A serious intellectual error flaws a good deal of the discussion on this topic. Many supporters of Obamacare write of health insurance as a terminal good in and of itself. But health insurance is a means, not an end. A health insurance card never made a single diagnosis, wrote out a single prescription, or administered a single electro-cardiogram. Those things are done by medical professionals. This is not a distinction without a difference or an exercise in casuistry. The aim of a policy of “affordable” health care is to allow people to get needed or prudent medical attention. The Affordable Health Care Act meets this standard only if your definition of “affordable” is “paid for by somebody else”.
I return to a personal anecdote. I enjoy the best socialized medicine on earth—namely, American Medicare. The last time I was in an emergency room I actually had to talk the doctor out of ordering a cat scan of my head to rule out some exotic one per cent possibility. But for good chunks of the last several years I was living in Paris, effectively on my own without medical insurance. I hadn’t put myself in that situation without some forethought. Nonetheless I was most anxious when I suddenly developed an obvious heart problem—which turned out to be atrial fibrillation. I might on my own have made the stupid decision to try to wait until I got home to check it out, but my daughter would not allow it. She had me in the office of an expert academic cardiologist within twenty-four hours.

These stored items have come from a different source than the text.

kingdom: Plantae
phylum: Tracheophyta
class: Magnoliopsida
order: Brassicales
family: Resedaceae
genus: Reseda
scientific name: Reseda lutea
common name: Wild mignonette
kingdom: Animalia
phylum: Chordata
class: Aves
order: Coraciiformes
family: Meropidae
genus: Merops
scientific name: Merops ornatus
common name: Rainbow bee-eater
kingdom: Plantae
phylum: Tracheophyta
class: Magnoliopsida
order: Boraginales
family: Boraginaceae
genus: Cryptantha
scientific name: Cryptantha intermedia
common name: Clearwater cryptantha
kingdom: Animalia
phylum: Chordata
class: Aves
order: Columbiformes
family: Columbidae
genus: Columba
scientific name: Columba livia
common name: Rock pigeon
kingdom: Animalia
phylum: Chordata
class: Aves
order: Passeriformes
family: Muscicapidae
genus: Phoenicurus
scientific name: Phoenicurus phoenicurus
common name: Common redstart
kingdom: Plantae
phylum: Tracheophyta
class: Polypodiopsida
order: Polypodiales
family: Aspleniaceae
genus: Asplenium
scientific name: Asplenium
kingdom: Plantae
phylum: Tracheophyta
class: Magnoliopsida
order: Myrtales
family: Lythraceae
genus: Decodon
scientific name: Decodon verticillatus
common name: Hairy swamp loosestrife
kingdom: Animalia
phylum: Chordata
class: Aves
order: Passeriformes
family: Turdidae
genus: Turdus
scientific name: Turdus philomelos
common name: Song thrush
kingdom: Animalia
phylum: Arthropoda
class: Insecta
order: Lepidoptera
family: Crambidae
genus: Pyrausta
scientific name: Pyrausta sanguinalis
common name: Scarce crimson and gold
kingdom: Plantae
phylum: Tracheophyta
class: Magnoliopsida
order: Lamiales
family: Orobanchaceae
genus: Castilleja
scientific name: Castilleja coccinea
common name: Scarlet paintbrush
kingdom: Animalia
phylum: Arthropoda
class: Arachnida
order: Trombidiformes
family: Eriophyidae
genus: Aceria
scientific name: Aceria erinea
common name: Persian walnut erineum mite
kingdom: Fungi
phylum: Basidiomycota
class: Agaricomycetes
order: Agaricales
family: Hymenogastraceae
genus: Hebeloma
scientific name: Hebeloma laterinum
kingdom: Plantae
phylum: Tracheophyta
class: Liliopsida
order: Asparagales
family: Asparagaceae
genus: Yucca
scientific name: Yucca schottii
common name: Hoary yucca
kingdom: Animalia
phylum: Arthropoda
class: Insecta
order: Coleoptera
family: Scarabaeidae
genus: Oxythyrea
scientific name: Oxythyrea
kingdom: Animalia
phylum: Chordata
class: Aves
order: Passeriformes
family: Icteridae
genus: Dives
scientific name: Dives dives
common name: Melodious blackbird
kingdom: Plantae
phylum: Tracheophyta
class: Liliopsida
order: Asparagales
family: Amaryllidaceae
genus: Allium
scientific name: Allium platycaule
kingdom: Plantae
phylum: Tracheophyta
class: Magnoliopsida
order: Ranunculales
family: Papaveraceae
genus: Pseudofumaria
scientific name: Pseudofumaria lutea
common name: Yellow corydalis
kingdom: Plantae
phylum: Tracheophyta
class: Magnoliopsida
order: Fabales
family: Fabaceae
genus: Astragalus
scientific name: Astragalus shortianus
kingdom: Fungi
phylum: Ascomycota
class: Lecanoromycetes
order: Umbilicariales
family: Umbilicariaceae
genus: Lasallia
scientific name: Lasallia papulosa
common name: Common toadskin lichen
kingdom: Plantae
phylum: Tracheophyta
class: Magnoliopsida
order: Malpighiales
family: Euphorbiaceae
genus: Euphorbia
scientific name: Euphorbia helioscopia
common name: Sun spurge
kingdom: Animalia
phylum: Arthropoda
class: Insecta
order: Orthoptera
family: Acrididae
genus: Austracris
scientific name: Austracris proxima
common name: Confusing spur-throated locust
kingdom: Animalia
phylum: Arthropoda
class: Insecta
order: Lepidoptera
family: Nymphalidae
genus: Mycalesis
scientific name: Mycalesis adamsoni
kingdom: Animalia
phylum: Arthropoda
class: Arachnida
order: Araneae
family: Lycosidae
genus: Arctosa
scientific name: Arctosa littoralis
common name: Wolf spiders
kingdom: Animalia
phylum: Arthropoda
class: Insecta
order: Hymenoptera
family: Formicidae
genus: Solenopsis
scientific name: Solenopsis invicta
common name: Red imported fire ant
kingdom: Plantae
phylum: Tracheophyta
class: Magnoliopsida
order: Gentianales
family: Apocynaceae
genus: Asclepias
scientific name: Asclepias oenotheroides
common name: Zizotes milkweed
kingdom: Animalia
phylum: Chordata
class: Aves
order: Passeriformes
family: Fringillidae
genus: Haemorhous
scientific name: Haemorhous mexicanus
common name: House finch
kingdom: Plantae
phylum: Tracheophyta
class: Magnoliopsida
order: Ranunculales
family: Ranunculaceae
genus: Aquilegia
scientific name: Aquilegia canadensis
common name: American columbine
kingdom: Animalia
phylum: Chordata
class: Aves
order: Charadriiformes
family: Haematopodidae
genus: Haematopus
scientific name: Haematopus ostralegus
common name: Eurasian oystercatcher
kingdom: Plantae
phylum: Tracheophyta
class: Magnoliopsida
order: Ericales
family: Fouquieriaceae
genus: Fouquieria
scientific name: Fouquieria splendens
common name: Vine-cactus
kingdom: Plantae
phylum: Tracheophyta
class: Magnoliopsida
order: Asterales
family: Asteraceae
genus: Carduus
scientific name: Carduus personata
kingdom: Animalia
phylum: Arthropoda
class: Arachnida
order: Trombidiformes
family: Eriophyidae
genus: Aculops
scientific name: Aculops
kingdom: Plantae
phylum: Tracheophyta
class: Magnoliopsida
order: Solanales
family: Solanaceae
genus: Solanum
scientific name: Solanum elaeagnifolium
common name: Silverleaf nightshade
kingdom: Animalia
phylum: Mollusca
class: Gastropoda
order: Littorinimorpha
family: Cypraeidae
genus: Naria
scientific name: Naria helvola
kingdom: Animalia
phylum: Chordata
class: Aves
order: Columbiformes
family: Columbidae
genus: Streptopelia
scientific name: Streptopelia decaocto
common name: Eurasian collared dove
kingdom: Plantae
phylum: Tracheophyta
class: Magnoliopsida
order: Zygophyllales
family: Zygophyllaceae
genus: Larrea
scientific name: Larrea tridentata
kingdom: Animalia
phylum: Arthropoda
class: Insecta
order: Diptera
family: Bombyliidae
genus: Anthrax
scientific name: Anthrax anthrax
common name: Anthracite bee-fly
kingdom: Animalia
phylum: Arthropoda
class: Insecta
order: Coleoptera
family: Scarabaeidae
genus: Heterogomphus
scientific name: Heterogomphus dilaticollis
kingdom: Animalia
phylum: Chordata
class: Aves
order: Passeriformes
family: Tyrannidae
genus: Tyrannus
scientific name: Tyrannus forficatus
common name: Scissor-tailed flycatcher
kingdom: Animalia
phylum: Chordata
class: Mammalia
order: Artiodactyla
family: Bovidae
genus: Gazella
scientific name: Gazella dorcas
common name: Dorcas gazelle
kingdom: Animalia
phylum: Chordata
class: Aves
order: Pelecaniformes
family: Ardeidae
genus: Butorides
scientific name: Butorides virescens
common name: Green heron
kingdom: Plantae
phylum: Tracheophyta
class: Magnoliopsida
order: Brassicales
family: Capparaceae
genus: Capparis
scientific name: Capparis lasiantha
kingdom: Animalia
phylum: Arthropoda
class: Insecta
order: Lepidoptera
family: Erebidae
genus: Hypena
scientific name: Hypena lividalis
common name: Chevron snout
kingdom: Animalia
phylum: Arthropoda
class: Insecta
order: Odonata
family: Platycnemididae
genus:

There were many amazing aspects of my experience as a fee-paying private patient in France. It overturned numerous false pre-conceptions. I think I have written about the experience elsewhere, though I cannot at the moment find where. This was not a personally pleasant episode, but it had its instructive elements. So far as I can tell the care I received was excellent. It was certainly prompt and thorough. It involved altogether four consultations with two cardiologists, one of whom administered an echo-cardiogram. (Both men, incidentally, had happy memories of time spent in training at Mass General in Boston.) But above all it was affordable--not free, not even cheap, but affordable. There is not a lot that is cheap in Paris, certainly not housing, food, or clothing. A few years ago some higher-end Parisians were flying to New York for a weekend’s shopping. They said the savings on the consumer goods paid for the airfare. They would never fly there for a doctor’s appointment. But the cost for my entire cardiac drama, including prescribed medicines and continuing blood tests, was less than a month’s rent, and not all that much more than a blowout family meal at a fancy Parisian restaurant—not that I have ever actually had such a thing.
Rainy days are unlikely to cease merely because we have quit saving for them. That a person of moderate means could absorb the costs of a medical emergency without bankruptcy is of course no argument that everyone else could. But what my own anecdotal experience suggests to me is that Americans need to talk about the costs of our medical care as well as our undoubted need for it.